Roth told BioArray News that PWA-SP-PCR could potentially replace emulsion PCR in next-gen sequencing workflows, but stressed that it would "have to be tested."

He noted that the method could be used to make whole-genome arrays or aptamer arrays just by adjusting the template DNA. In the case of protein arrays, the first PCR step would be modified to create expression-ready DNA, and then the copying step would use a cell-free expression mix to create proteins on the microscope slide.

Current protein arrays, such as the ProtoArray from Life Technologies, are on the order of around 9,000 proteins per chip, so the ability to copy 100,000 proteins onto a slide could be quite an advance, though Roth noted that the protein work is still in the early stages.

The RNA work is even farther off, he said, "because there is no real application. If you tell people we can make an RNA microarray with 100,000 different RNAs then they have to think about how they can use it because nobody can produce that at the moment."

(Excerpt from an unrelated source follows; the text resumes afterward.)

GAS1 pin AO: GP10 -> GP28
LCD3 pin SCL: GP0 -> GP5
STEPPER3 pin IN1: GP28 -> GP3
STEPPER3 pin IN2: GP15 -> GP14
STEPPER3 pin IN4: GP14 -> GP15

Because RNA degrades quickly it's not possible to manufacture an array and ship it to a customer, he said, but if the researcher instead receives the picowell "master" with template DNA, he or she could copy the RNAs onto a slide when it's time to do an experiment.

This model is a departure from current methods that make microarrays "spot by spot," he said. Instead, "we can take all these natural enzymes and use them to copy molecules. We are the copying people."